Adam Brant, a U.S. Marine Corps veteran who had served in Iraq and Afghanistan, worked as a maintenance technician at the New Castle, Pa., headquarters of Ezeflow USA, which is based in Granby, Canada, the EEOC said in a statement Wednesday.
While there, he experienced seizures later determined to be caused by post-traumatic stress disorder. In December 2012, Mr. Brand provided the company's human resources representative with a note from his neurologist requesting that he be off work for six weeks and restricting him from driving, heights and working with heavy machinery during that period.
Mr. Brant requested six weeks of unpaid medical leave. The company denied the request because he was still a probationary employee, then terminated him, according to the EEOC. The company has a policy of providing up to 26 weeks of paid leave to nonprobationary employees, according to the EEOC.
The EEOC is charging Ezeflow with violating the Americans with Disabilities Act, which it says prohibits employers from firing an individual because of his disability, and requires employers to provide a reasonable accommodation, including granting unpaid medical leave.

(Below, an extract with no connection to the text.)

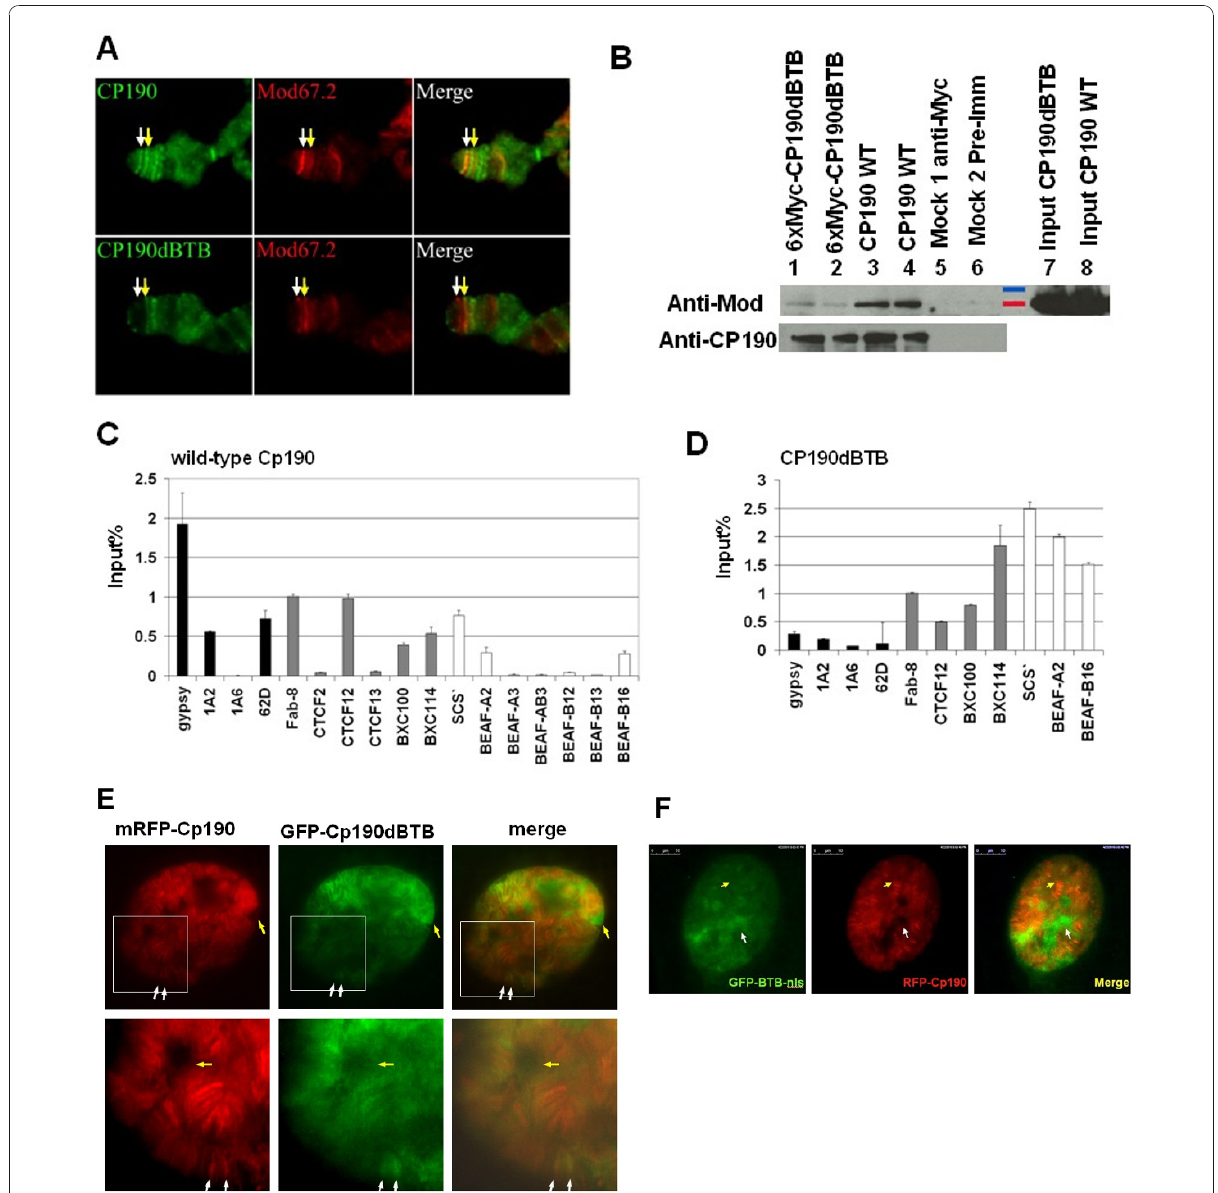
Figure 3 The BTB domain is necessary but not sufficient for association with the Su(Hw) complex . (A) Distribution of myc-CP190dBTB and Cp190 on polytene chromosomes. The polytene chromosomes of the y 2 (upper panel) and of the y 2 ; P[Ubi63e::myc-CP190dBTB]; CP190 P1 /CP190 3 (lower panel) flies were stained with anti-CP190 (left column) and anti-Mod(mdg4)67.2 (middle column). Shown are the tips of X chromosomes with the y locus (white arrows) and a band nears y (yellow arrows). (B) Co-immunoprecipitation of Cp190 and Mod(mdg4)67.2. Immunonblots of anti-Cp190 (top panel) and anti-Mod(mdg4)67.2 (bottom panel). Proteins were immunoprecipitated with anti-Myc from y 2 ct 6 ; P[Ubi63e::myc- CP190dBTB]/+; CP190 3 /TM6B pupae (lanes 1 and 2), with anti-Cp190 from y 2 ct 6 pupae (lanes 3 and 4), and with anti-Myc (lane 5) or pre-immune (lane 6) from y 2 ct 6 pupae. Input controls from myc-CP190dBTB (lane 7) and from y 2 ct 6 (lane 8) pupae. (C-D) Anti-Cp190 ChIP of known Su(Hw), CTCF, and BEAF32 loci assayed by Real-Time PCR (percentage of input DNA, n ≥ 3), from y 2 ct 6 flies (C) and from ct 6 ; P[Ubi63e::myc-CP190dBTB; CP190 3 /CP190 P1 flies (D). The 1A6 region is the negative control [12]. All results were normalized to Fab-8 . (E) Distribution of the mRFP-CP190 (red, left column), GFP-CP190dBTB (green, middle column) in a living salivary gland cell nucleus from a 3 rd instar larva. An extra-chromosomal space containing GFP-CP190dBTB signals but not mRFP-CP190 signals (yellow arrows). The closer views (bottom row) are crops indicated by the white squares in the upper row. The white arrows point to two bands containing both mRFP-CP190 and GFP-CP190dBTB. (F) Distribution of GFP- CP190BTB-nls (green, left) and mRFP-CP190 (red) in the cell nucleus of a living salivary gland from a 3 rd instar larva. The white arrows point an extra-chromosomal space containing GFP-CP190BTB-nls but not mRFP-CP190. The yellow arrows point to two mRFP-CP190 bands on polytene chromosomes that did not have detectable GFP-CP190BTB-nls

“Mr. Brant served his country honorably as a Marine. Granting unpaid leave to a veteran with a disability is not only the decent thing to do — federal law requires it,” Philadelphia-based EEOC district director Spencer H. Lewis Jr. said a statement. “Unfortunately, the company refused to even consider this easy way to accommodate Mr. Brant and instead fired a qualified veteran simply because of a disability — which is counterproductive as well as unlawful and unfair. That is why this lawsuit is important to the public interest.”
A company spokesman could not immediately be reached for comment.